Camellia Sinensis, une maison de thé 2.0!

Cette année, buy cialis lorsque François Marchand, dégustateur de thé et partenaire d'affaires de la Maison de thé Camellia Sinensis, ira choisir ces thés en Chine, il compte en informer ces clients et fans en direct avec Twitter et Facebook.  Car le web 2.0, Camellia Sinensis, ils connaissent, ils s'en servent et ils y croient!

Camellia Sinensis, qui veut dire théier ou l'arbre qui produit les feuilles de thé, c'est une petite entreprise québécoise créée il y a environ dix ans et spécialisée dans les thés. La maison de thé possède maintenant plusieurs salons de dégustation. (Quartier latin, marché Jean-Talon à Montréal et quartier St-Roch à Québec). Très bien installé sur le  web avec leur boutique virtuelle, Camellia Sinensis a aussi un blogue, disponibles en anglais via Tea Blog et en français avec le blogue du dégustateur.

J'ai passé un petit moment avec François Marchand pour qu'il me parle du virage de son entreprise vers le web 2.0. Il m'a expliqué que leur présence sur le web s'est bâtie progressivement. Lui et ses collègues ont pris le temps de voir les choses évoluer. Ils ont constaté que plusieurs plateformes telles Twitter et Facebook sont faciles à utiliser et ils les ont adoptées au fur et à mesure. Ainsi il y a deux ans, ils ont incorporé un blogue WordPress à leur site. L'idée du blogue est venue tout à fait naturellement puisque leur collègue Daniel publiait déjà un blogue sur le thé.  Depuis près d'un an, ils ont une page d'adeptes  Facebook et  plus récemment, ils ont ouverts deux comptes Twitter (CamSin Teahouse et Camellia The).   Avec discipline et organisation, ils arrivent à animer le tout et transmettre leur passion mutelle pour le thé.

Aller vers les médias sociaux, on y est allé un pas à la fois parce que bâtir sa crédibilité sur le web, ça se fait progressivement. L'important, c'est le contenu que tu veux passer et la manière que tu veux le faire. C'est analyser les médias puis déterminer la manière de les utiliser. Il ne faut pas aller vers trop de chose trop vite. L'idée ce n'est pas d'avoir un blogue plein d'images et d'être sur tous les médias. Notre philosophie, c'est d'y aller un pas à la fois. On sait que nous ne sommes pas en avance, mais on n'est pas en retard.
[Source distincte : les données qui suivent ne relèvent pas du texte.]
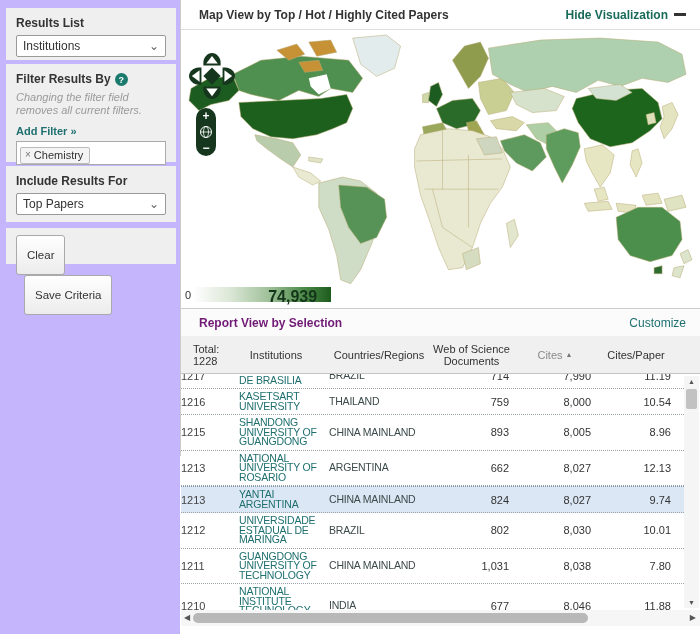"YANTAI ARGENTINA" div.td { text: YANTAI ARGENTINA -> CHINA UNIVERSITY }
Des idées pour continuer à bâtir leur présence web, François en a beaucoup.

Tout s'en va vers le web. Si on pense aux applications pour les téléphones, je connais une compagnie de thé qui a développé sa propre app. Croyez moi, j'en veux une moi aussi, mais on parle de coûts importants. À un moment donné, cela pourrait être une super belle avenue, un outil très intéressant autant pour nous que pour nos clients. Pour fidéliser les clients, ce n'est pas juste du bonbon, car en bout de ligne, ça leur fait rappeler  notre existence chaque fois qu'ils ouvrent leur téléphone.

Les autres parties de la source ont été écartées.